Scoliosis Research
The scoliosis database housed within University Hospitals Rainbow Babies & Children’s serves as a valuable resource for both scientific research and clinical care. By collecting and analyzing data on patients with scoliosis, the database enables healthcare providers to:
- Identify trends and patterns: Recognizing recurring themes in patient data can help to identify risk factors, potential complications and effective treatment strategies.
- Track treatment outcomes: By following patients over time, the database can measure the success of various treatment options, including surgery, bracing and observation.
- Improve patient care: The insights gained from the database can be used to refine treatment protocols, develop new treatment approaches and provide more personalized care to patients with scoliosis.
- Advance scientific knowledge: The database can be used to conduct research studies that contribute to a better understanding of scoliosis, its causes, and its progression.
UH Rainbow Babies & Children’s has a long-established database to track outcomes and trends for pediatric orthopaedic patients with spinal deformities. It is the largest pediatric orthopaedic spine database in a single institution in the United States, cataloguing information on over 3,000 patients, 20,000 evaluations and every patient diagnosed with a spinal deformity surgery at UH Rainbow since 1992. The extensive database serves as the foundation of pediatric orthopaedic surgery spine research and is used by our surgeons seeking to find answers to specific questions.

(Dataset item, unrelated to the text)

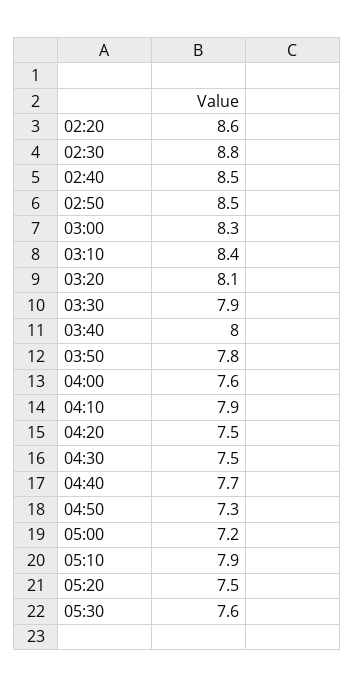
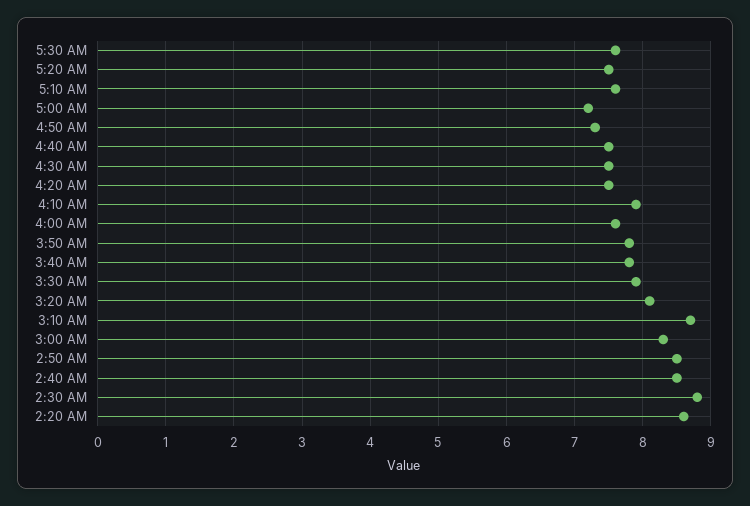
03:10: 8.4 -> 8.7
03:40: 8 -> 7.8
04:40: 7.7 -> 7.5
05:10: 7.9 -> 7.6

Connie Poe-Kochert, RN, CNP, worked to establish the database in 1995. Since then, research resulting from the database has appeared in every major pediatric orthopaedic publication and presented extensively at national and international orthopaedic and pediatric meetings, in addition to Grand Rounds.
Throughout the years, our physician and research team has met and worked with thousands of families from Northeast Ohio and beyond to gain a better understanding of the condition. UH Rainbow Babies & Children’s providers become an intimate part of these families since scoliosis identified at an early age and some patients are followed well beyond their adolescent years.
Our research has studied and answered many important clinical questions to determine if a spinal fusion is the last procedure in the series of lengthening procedures used to treat early onset scoliosis. This was a commonly held belief among the pediatric spinal surgeons until information in our database indicated that 20 percent of patients who underwent spinal fusions required further surgical interventions. The use of our database also helped identify non-surgical approaches for pain management in scoliosis patients. According to database research, pain in scoliosis patients is better managed with intrathecal morphine, which has become the standard of care at UH Rainbow Babies & Children’s and many other major pediatric spine programs in North America.